What were the key radiation oncology billing guideline changes in 2026?

A radiation oncology coder or compliance officer is reviewing 2026 CMS and AMA updates affecting treatment planning codes, IMRT billing, and technical versus professional component splits. They want to ensure past claims align with that year’s published guidance.

Great question to raise here. These 2026 changes are probably the most significant shake-up to radiation oncology billing in over a decade, so getting ahead of retrospective claim reviews is smart.

The headline change is the delivery code restructure. All external beam treatment delivery codes were consolidated into three complexity-based tiers: 77402 (Level 1), 77407 (Level 2), and 77412 (Level 3), effective January 1, 2026. The key philosophical shift here is that these new codes no longer distinguish strictly between 3D and IMRT, complexity of delivery is now the determining factor, such as use of multiple isocenters or active motion management.

On IMRT specifically: 77385 and 77386 were deleted, with IMRT folded into the three consolidated delivery levels. This is the one causing the most friction in retrospective reviews because coders who were previously billing 77385/77386 for IMRT need to map those claims carefully to the correct complexity tier.

For image guidance, the TC/PC split changed significantly. The technical component of image guidance is now bundled into the new delivery codes, so it can no longer be billed separately.
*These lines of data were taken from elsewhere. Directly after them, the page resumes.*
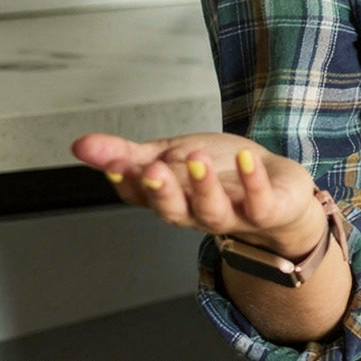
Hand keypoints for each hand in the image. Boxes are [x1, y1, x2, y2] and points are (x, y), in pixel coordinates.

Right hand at [70, 131, 327, 258]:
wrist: (280, 189)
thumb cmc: (223, 173)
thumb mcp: (172, 155)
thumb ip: (129, 153)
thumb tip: (80, 145)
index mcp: (169, 199)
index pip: (140, 196)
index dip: (127, 182)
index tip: (116, 164)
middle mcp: (195, 213)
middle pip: (172, 210)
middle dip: (161, 192)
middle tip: (152, 170)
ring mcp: (232, 216)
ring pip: (212, 210)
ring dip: (202, 185)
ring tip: (197, 158)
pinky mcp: (266, 211)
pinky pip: (259, 201)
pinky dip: (253, 180)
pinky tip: (247, 157)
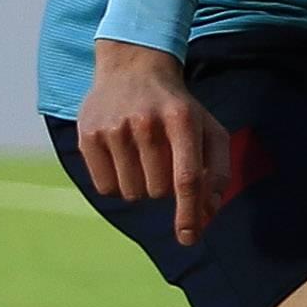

The professional component has been consolidated into a single code, 77387. 77014 (CT guidance for placement of radiation therapy fields) was also deleted as a result of the TC bundling.

One practical compliance headache to flag: over 90% of survey respondents identified challenges around Level 3 delivery (77412), with payers frequently reclassifying high-complexity cases to lower tiers. If you’re auditing past claims, expect to document complexity indicators thoroughly, multiple isocenters, motion management, mixed modalities to defend 77412 assignments.

SRS and SBRT treatment planning and management codes were not substantially altered for 2026, so those should be lower risk for retrospective review.

For prior auth alignment, UHC updated its prior authorization requirements to reflect the new CPT codes starting January 1, 2026, and confirmed that authorizations approved under the old IMRT/IGRT codes for treatments beginning before that date did not require new requests. Worth checking your other major payers for similar transition language if you’re reconciling claims that span the cutover.

Happy to dig into specific mapping scenarios if anyone’s working through a particular claim set.

Solid breakdown from Samuel. The angle I’d add, specifically for retrospective review:

Your biggest exposure usually isn’t the IMRT remapping everyone’s focused on. It’s the payer adoption timeline mismatch. Medicare flipped on 1/1/2026, but commercial payers staggered their effective dates and transition policies. If you audit every pre-cutover claim against “2026 guidance,” you’ll generate false positives. Build a payer-by-payer effective-date matrix first, then test each claim against the rules that were actually live for that date of service.

Second, reframe what you’re auditing for. Since delivery is now technique-agnostic, the question shifts from “did we pick the right code” to “can our documentation defend the complexity tier we billed.” A 77412 claim without documented active motion management or multiple isocenters is your real recoupment risk, not a miscoded 3D case.

Last thing worth surfacing: ASTRO’s national survey found many practices seeing revenue drops of 10% or more even though CMS projected a roughly neutral impact, and the gap traces to how payers process the codes rather than the codes themselves. So run a paid-versus-expected variance report by payer alongside the compliance audit. Coding accuracy and revenue leakage are two different problems hiding behind the same code set.